▸ Exercise passage
+ + + +

Wednesday, March 10, 2010

Family of One Says Goodbye to Aunt Louise

As you know, Aunt Louise had been dying for a couple of months. One thing led to another and, for a 93 year old, she just didn't have the stamina to keep fighting. At least, that is how it appeared.

I told her goodbye two weeks ago while she was still alert enough to know that I was there. But, out conversation was definitely one-sided. Before I went in to see her, I sat in the parking lot and wondered what it would be like to literally tell someone goodbye. I can report that it is one of the most powerful things you will ever do. It was just a bit emotional, but more focused and energizing than I could ever have imagined.

Even though Aunt Louise was still around, she didn't say a lot. I ran out of things to say after about 30 minutes. I thought about what else I could say. I have only lost one other person through death who was incredibly dear to me-my beloved Bonnie Biller with whom I worked at Prentice Hall in 1996 and who died from lung cancer three years later. She was one of the most darling, perceptive, and kind people that I have ever known. I still miss her although I can feel her presence from time to time. I asked Weezie (as I called her) if she would look up Bonnie Biller when she got to heaven. In one of the two times that she actually spoke to me, she said, "yes, I will find Bonnie Biller". Her other comment was related when I reviewed, yet again, whom she would see in heaven (this is what the nurses will tell you to do). She rolled her eyes with something akin to scorn. She said, very clearly, "I will also see the people that I never liked". I assured her that since it was heaven, there would only be people she liked. She rolled her eyes again. That was the last time we really spoke to each other.

+ + + +

▸ Problems to work on
a - Write out the Aunt Louise post from "Wednesday, March 10, 2010" up to and including "ever have imagined.".
b - In the Aunt Louise post, why did the writer assure Aunt Louise that there would only be people she liked?
c - Carry on with the Aunt Louise post from its last sentence.

▸ Provided material
+ + + +

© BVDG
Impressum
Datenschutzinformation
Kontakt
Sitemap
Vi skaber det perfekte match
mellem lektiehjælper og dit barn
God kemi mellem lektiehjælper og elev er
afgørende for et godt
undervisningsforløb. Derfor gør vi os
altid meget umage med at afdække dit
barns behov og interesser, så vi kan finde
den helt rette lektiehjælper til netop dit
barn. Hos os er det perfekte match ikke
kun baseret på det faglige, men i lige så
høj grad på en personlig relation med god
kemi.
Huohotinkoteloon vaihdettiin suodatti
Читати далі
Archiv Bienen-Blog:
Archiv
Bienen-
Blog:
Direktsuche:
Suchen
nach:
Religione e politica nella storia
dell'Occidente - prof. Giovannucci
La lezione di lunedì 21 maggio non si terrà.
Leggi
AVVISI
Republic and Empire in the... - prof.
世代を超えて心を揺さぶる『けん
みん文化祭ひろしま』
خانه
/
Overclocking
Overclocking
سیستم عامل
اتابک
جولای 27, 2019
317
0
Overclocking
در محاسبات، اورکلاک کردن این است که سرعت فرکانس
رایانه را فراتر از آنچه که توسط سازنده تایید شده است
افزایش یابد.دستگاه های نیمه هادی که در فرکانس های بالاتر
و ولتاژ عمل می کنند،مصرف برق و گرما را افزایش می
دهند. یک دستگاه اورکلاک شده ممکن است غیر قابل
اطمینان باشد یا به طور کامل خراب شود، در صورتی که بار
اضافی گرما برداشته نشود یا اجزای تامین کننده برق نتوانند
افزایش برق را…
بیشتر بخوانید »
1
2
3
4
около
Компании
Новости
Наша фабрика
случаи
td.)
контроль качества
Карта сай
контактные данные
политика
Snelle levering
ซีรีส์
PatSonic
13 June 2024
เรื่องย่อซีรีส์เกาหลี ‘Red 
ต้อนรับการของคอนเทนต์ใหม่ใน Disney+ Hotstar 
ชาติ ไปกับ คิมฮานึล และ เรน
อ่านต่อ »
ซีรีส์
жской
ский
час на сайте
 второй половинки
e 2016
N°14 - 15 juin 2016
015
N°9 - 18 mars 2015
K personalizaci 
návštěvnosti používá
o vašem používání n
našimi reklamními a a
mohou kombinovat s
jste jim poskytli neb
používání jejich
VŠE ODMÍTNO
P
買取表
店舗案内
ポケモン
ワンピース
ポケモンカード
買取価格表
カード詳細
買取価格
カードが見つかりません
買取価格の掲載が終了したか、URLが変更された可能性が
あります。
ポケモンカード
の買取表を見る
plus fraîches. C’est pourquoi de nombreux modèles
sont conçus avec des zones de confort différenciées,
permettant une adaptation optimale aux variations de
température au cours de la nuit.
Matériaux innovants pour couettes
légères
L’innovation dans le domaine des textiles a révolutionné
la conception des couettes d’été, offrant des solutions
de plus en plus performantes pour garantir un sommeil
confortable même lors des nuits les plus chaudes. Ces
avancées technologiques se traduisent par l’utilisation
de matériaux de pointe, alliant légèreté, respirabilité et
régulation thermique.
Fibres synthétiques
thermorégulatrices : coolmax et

+ + + +

▸ Your written answers
a -
Wednesday, March 10, 2010

Family of One Says Goodbye to Aunt Louise

As you know, Aunt Louise had been dying for a couple of months. One thing led to another and, for a 93 year old, she just didn't have the stamina to keep fighting. At least, that is how it appeared.

I told her goodbye two weeks ago while she was still alert enough to know that I was there. But, out conversation was definitely one-sided. Before I went in to see her, I sat in the parking lot and wondered what it would be like to literally tell someone goodbye. I can report that it is one of the most powerful things you will ever do. It was just a bit emotional, but more focused and energizing than I could ever have imagined.

b - The writer reasoned that since it was heaven, there would only be people she liked.

c -
Aunt Louise's journey over the last six months has been arduous--told that she would have to leave her apartment because the church that owned it was selling it; being rushed to live in a nursing home; being rushed to a hospital; and then living in two facilities after the surgery that she had to have. For a woman who lived at least 20 years in one place at a time, this was a lot of moving around. When the nurse called me today to say that she had passed, I was truly happy that, at last, she could be at peace.

Aunt Louise was not given to warm declarations or yucking it up. She took life pretty seriously. She was an incredible craftswoman who could make a crocheted cover for my iPod or craft shredded coconut crust for a key lime pie like I will never taste again. She was one of my biggest cheerleaders and always reminded me that even though I am a family of one, I have been incredibly blessed with friends who are much better than family.

I felt just a tiny bit alone tonight, but I savored it. The next few days will be spent with my parents and being there for them which is as it should be, but still very taxing. The times that I had always dreaded facing as a family of one are starting. And, thankfully, they are not so bad. Love to each of you.

1 comment:

  1. I'm sorry to hear of your loss, Mary Jo.